Segment Start: PROVIDED INFORMATION
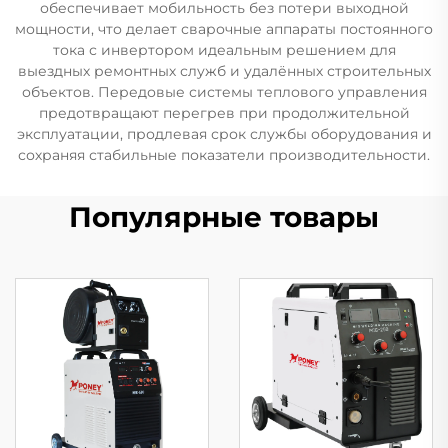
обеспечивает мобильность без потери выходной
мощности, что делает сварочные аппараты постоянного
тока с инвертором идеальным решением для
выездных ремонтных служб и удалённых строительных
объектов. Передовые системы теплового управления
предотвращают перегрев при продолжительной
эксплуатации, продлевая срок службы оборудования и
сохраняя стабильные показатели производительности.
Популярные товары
Segment End: PROVIDED INFORMATION
TASK INSTRUCTIONS
Your answer is the line containing "сохраняя стабильные показатели" plus every line after it through the end of the entries, given again exactly and alone.

RESPONSE TO THIS EXERCISE
сохраняя стабильные показатели производительности.
Популярные товары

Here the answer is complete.